→ Try it
Copy every line of the following data that includes the string "Light".
• • •
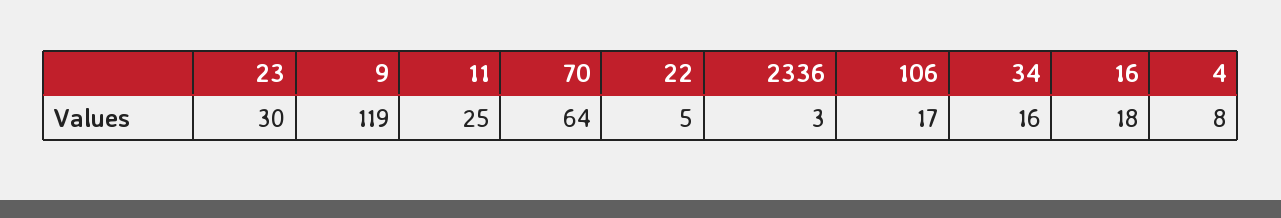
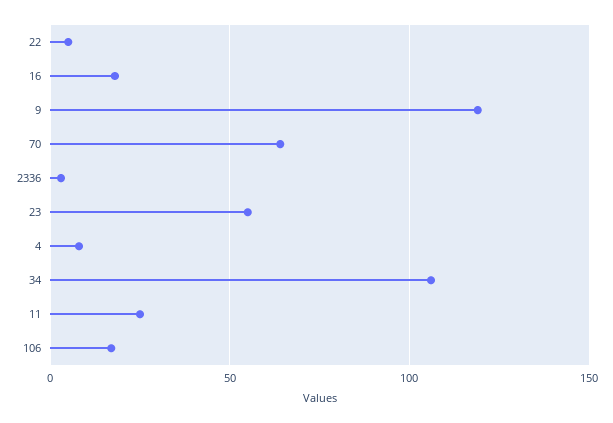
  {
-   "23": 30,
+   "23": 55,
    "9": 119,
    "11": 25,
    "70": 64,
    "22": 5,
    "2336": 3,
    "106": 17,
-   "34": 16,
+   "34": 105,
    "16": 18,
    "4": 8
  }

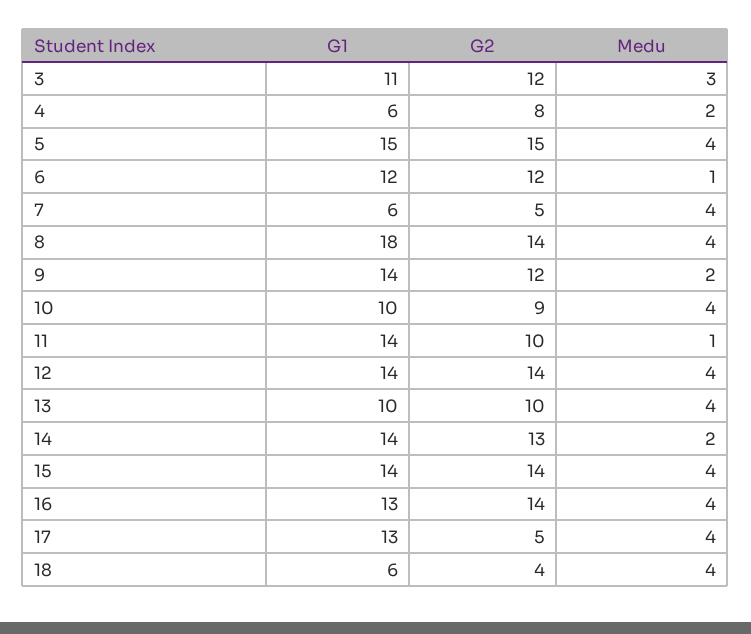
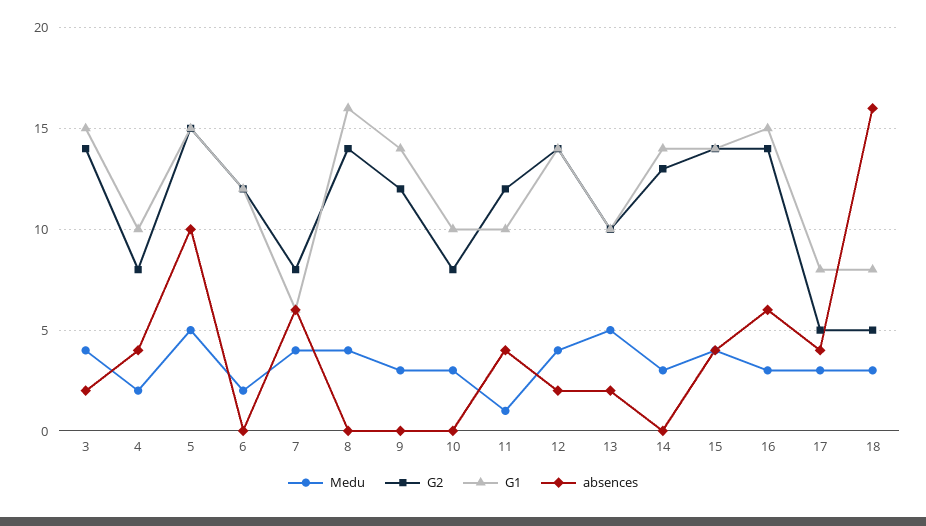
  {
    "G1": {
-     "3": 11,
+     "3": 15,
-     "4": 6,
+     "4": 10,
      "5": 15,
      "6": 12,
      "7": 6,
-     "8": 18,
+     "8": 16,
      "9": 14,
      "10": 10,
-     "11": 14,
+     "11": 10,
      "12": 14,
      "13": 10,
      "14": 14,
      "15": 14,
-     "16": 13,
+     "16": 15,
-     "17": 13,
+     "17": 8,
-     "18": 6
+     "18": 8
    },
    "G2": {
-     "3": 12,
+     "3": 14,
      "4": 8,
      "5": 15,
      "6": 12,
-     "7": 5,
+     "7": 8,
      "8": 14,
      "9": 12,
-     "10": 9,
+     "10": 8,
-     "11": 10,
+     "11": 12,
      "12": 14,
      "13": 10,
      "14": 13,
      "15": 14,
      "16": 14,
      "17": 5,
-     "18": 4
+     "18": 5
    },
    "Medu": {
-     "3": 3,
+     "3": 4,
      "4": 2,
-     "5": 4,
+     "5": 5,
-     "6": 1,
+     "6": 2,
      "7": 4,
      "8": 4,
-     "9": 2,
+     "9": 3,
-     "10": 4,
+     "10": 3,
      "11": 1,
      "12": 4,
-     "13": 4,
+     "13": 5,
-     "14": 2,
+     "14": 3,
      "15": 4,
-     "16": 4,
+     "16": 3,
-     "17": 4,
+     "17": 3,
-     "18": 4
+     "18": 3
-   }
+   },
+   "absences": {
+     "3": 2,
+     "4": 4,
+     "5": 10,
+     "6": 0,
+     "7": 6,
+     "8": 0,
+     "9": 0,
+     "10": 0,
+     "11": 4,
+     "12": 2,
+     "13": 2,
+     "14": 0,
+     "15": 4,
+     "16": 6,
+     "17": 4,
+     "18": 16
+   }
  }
• • •
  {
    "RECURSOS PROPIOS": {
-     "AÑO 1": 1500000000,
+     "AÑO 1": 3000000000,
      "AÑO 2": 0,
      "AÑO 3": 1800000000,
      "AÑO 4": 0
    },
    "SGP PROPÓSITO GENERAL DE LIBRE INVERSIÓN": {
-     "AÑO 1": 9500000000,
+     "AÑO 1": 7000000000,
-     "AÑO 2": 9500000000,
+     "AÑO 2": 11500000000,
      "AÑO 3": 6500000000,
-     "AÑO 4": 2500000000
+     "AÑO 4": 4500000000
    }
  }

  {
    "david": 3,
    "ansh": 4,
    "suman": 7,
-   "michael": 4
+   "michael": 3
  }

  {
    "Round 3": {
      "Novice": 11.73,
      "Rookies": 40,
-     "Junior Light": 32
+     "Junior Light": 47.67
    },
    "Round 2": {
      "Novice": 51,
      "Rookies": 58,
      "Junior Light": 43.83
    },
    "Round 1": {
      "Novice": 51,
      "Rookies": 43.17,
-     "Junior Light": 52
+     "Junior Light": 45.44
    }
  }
• • •
→ Solution to the problem
-     "Junior Light": 32
+     "Junior Light": 47.67
      "Junior Light": 43.83
-     "Junior Light": 52
+     "Junior Light": 45.44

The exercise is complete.